Una palabra sin uso era un objeto sin dueño.
Una casa sin planos.
Un cuerpo sin sangre.

Desaparecía.

Entonces entendí lo que Elian estaba perdiendo.

No era la memoria.
No eran los recuerdos.
Era el vocabulario para sostenerlos.

Ella intentaba hablar, pero los sonidos que usaba ya no significaban nada.

No porque estuviera enferma.
Sino porque el lenguaje que necesitaba ya no existía.

Una noche, intentó contarme un sueño.

—Había una montaña. Y… y un… —se detuvo.

—¿Un árbol?

Negó con la cabeza.

—No. Era como un árbol, pero no lo era. Tenía… tenía cosas. Cosas largas, y colgaban. Pero no eran ramas.

—¿Raíces?

—No… No sé.

Sus ojos se llenaron de frustración.

—Sé lo que era. Puedo verlo en mi mente. Pero no puedo decirlo.
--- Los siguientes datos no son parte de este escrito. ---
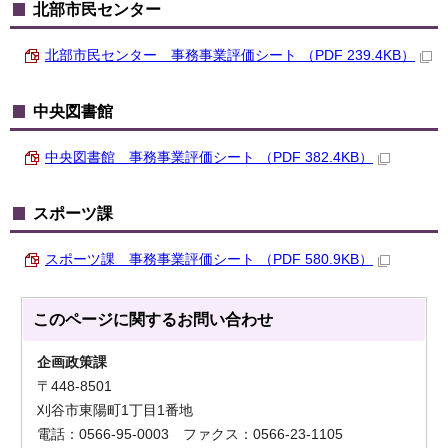
北部市民センター
北部市民センター 事務事業評価シート （PDF 239.4KB）
中央図書館
中央図書館 事務事業評価シート （PDF 382.4KB）
スポーツ課
スポーツ課 事務事業評価シート （PDF 580.9KB）
このページに関する
お問い合わせ
企画政策課
〒448-8501
刈谷市東陽町1丁目1番地
電話：0566-95-0003 ファクス：0566-23-1105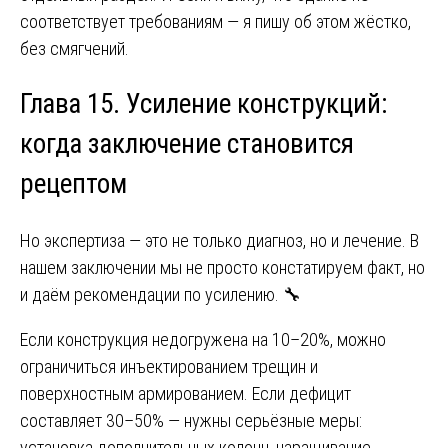
соответствует требованиям — я пишу об этом жёстко,
без смягчений.
Глава 15. Усиление конструкций:
когда заключение становится
рецептом
Но экспертиза — это не только диагноз, но и лечение. В
нашем заключении мы не просто констатируем факт, но
и даём рекомендации по усилению. 🔧
Если конструкция недогружена на 10–20%, можно
ограничиться инъектированием трещин и
поверхностным армированием. Если дефицит
составляет 30–50% — нужны серьёзные меры:
установка дополнительных колонн, наращивание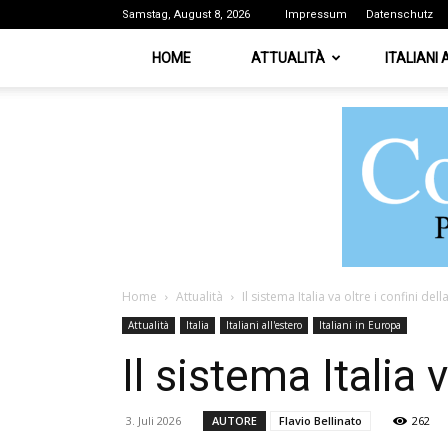
Samstag, August 8, 2026
Impressum
Datenschutz
HOME
ATTUALITÀ
ITALIANI
Home
Attualità
Il sistema Italia va oltre i confini de
Attualità
Italia
Italiani all'estero
Italiani in Europa
Il sistema Italia 
3. Juli 2026
AUTORE
Flavio Bellinato
262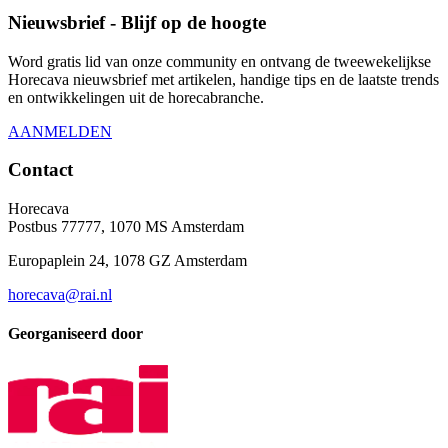
Nieuwsbrief - Blijf op de hoogte
Word gratis lid van onze community en ontvang de tweewekelijkse
Horecava nieuwsbrief met artikelen, handige tips en de laatste trends
en ontwikkelingen uit de horecabranche.
AANMELDEN
Contact
Horecava
Postbus 77777, 1070 MS Amsterdam
Europaplein 24, 1078 GZ Amsterdam
horecava@rai.nl
Georganiseerd door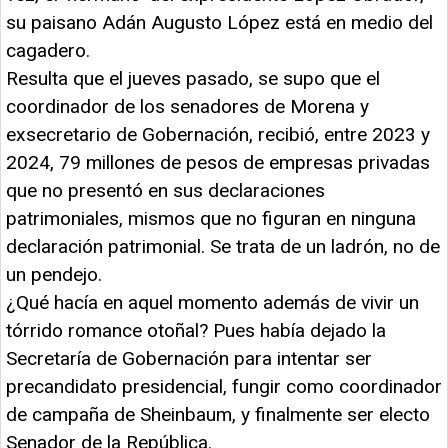
su paisano Adán Augusto López está en medio del
cagadero.
Resulta que el jueves pasado, se supo que el
coordinador de los senadores de Morena y
exsecretario de Gobernación, recibió, entre 2023 y
2024, 79 millones de pesos de empresas privadas
que no presentó en sus declaraciones
patrimoniales, mismos que no figuran en ninguna
declaración patrimonial. Se trata de un ladrón, no de
un pendejo.
¿Qué hacía en aquel momento además de vivir un
tórrido romance otoñal? Pues había dejado la
Secretaría de Gobernación para intentar ser
precandidato presidencial, fungir como coordinador
de campaña de Sheinbaum, y finalmente ser electo
Senador de la República.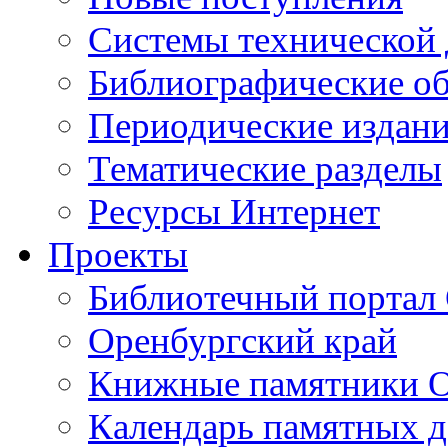
Cистемы технической
Библиографические о
Периодические издан
Тематические разделы
Ресурсы Интернет
Проекты
Библиотечный портал 
Оренбургский край
Книжные памятники О
Календарь памятных д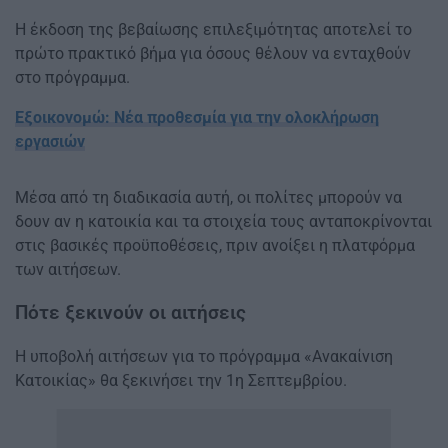
Η έκδοση της βεβαίωσης επιλεξιμότητας αποτελεί το
πρώτο πρακτικό βήμα για όσους θέλουν να ενταχθούν
στο πρόγραμμα.
Εξοικονομώ: Νέα προθεσμία για την ολοκλήρωση
εργασιών
Μέσα από τη διαδικασία αυτή, οι πολίτες μπορούν να
δουν αν η κατοικία και τα στοιχεία τους ανταποκρίνονται
στις βασικές προϋποθέσεις, πριν ανοίξει η πλατφόρμα
των αιτήσεων.
Πότε ξεκινούν οι αιτήσεις
Η υποβολή αιτήσεων για το πρόγραμμα «Ανακαίνιση
Κατοικίας» θα ξεκινήσει την 1η Σεπτεμβρίου.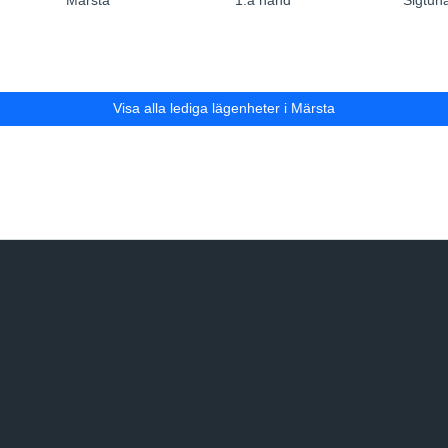
Märsta
1:a hand
Sigtun
Visa alla lediga lägenheter i Märsta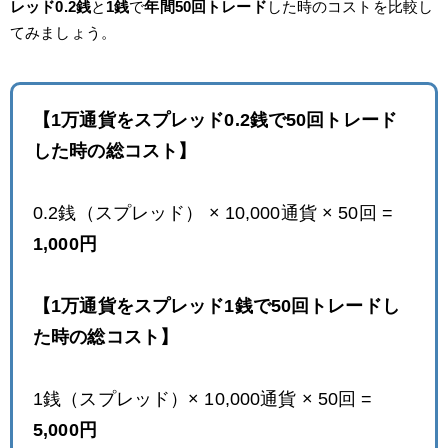
レッド0.2銭
と
1銭
で
年間50回トレード
した時のコストを比較し
てみましょう。
【1万通貨をスプレッド0.2銭で50回トレード
した時の総コスト】
0.2銭（スプレッド） × 10,000通貨 × 50回 =
1,000円
【1万通貨をスプレッド1銭で50回トレードし
た時の総コスト】
1銭（スプレッド）× 10,000通貨 × 50回 =
5,000円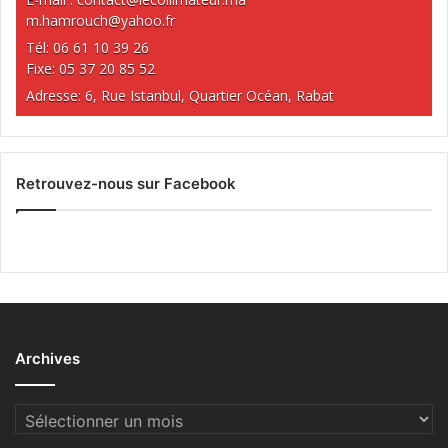
m.hamrouch@yahoo.fr
Tél: 06 61 10 39 26
Fixe: 05 37 20 85 52
Adresse: 6, Rue Istanbul, Quartier Océan, Rabat
Retrouvez-nous sur Facebook
Archives
Archives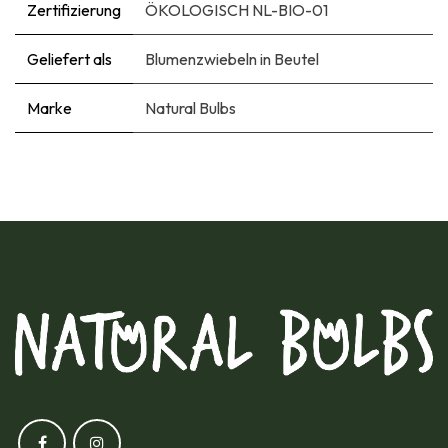
Zertifizierung
ÖKOLOGISCH NL-BIO-01
Geliefert als
Blumenzwiebeln in Beutel
Marke
Natural Bulbs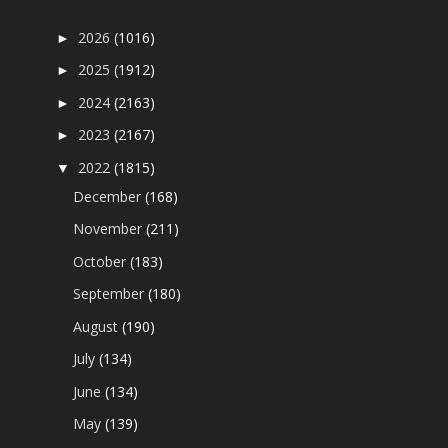
2026
(1016)
►
2025
(1912)
►
2024
(2163)
►
2023
(2167)
►
2022
(1815)
▼
December
(168)
November
(211)
October
(183)
September
(180)
August
(190)
July
(134)
June
(134)
May
(139)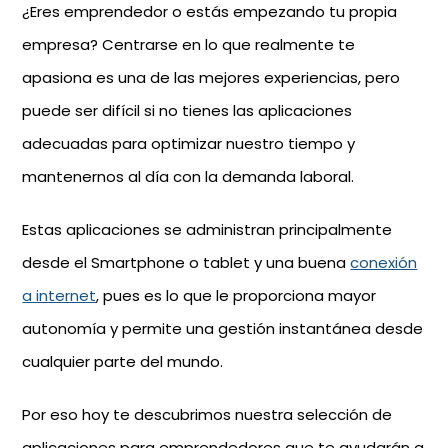
¿Eres emprendedor o estás empezando tu propia
empresa? Centrarse en lo que realmente te
apasiona es una de las mejores experiencias, pero
puede ser difícil si no tienes las aplicaciones
adecuadas para optimizar nuestro tiempo y
mantenernos al día con la demanda laboral.
Estas aplicaciones se administran principalmente
desde el Smartphone o tablet y una buena
conexión
a internet
, pues es lo que le proporciona mayor
autonomía y permite una gestión instantánea desde
cualquier parte del mundo.
Por eso hoy te descubrimos nuestra selección de
aplicaciones para emprendedores que te ayudarán a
No hay palabra.

Y en ese instante, supe que el objeto que ella había soñado acababa de morir.

Porque nadie más podría nombrarlo.
Y si nadie más podía nombrarlo…
entonces ya no existía.

Empecé a hacer listas.
Palabras comunes.
Una cada día.

Comprobaba si aún podía escribirla.
Pronunciarla.
Escucharla.

“Puerta.”
“Río.”
“Fiebre.”
“Padre.”
“Elian.”

Todas resistieron los primeros días.
Pero luego…
comenzaron a fallar.

Primero fue “fiebre”.

La escribí.
La pronuncié.
La reconocí.

Pero al día siguiente, no pude definirla.

Sabía que era algo del cuerpo.
Pero no cómo funcionaba.
Ni por qué dolía.

Y al tercer día, ya no sabía si era una palabra real o una invención.

Pasé a palabras más íntimas.

“Abrazo.”
“Susurro.”
“Culpa.”
“Amor.”

La palabra “amor” me dolió al escribirla.

No por el contenido.
Sino porque sentí que me quedaba grande.

Como si yo no fuera lo suficientemente humano para sostenerla.

Y esa noche…
no pude decirla en voz alta.

Elian comenzó a escribir en símbolos.

Círculos.
Líneas.
Espirales.
Manchas.

Decía que significaban cosas.
Decía que podía “leerlas”.
Pero no podía explicarlas.

—¿Qué es esto? —pregunté señalando una figura que parecía una llave deformada.

—Eso soy yo.

—¿Y esto?

—Tú.

—¿Cómo lo sabes?

—Porque cuando los dibujo, me siento entera.

No quise discutirlo.
Quizás su lenguaje estaba más cerca del origen que el mío.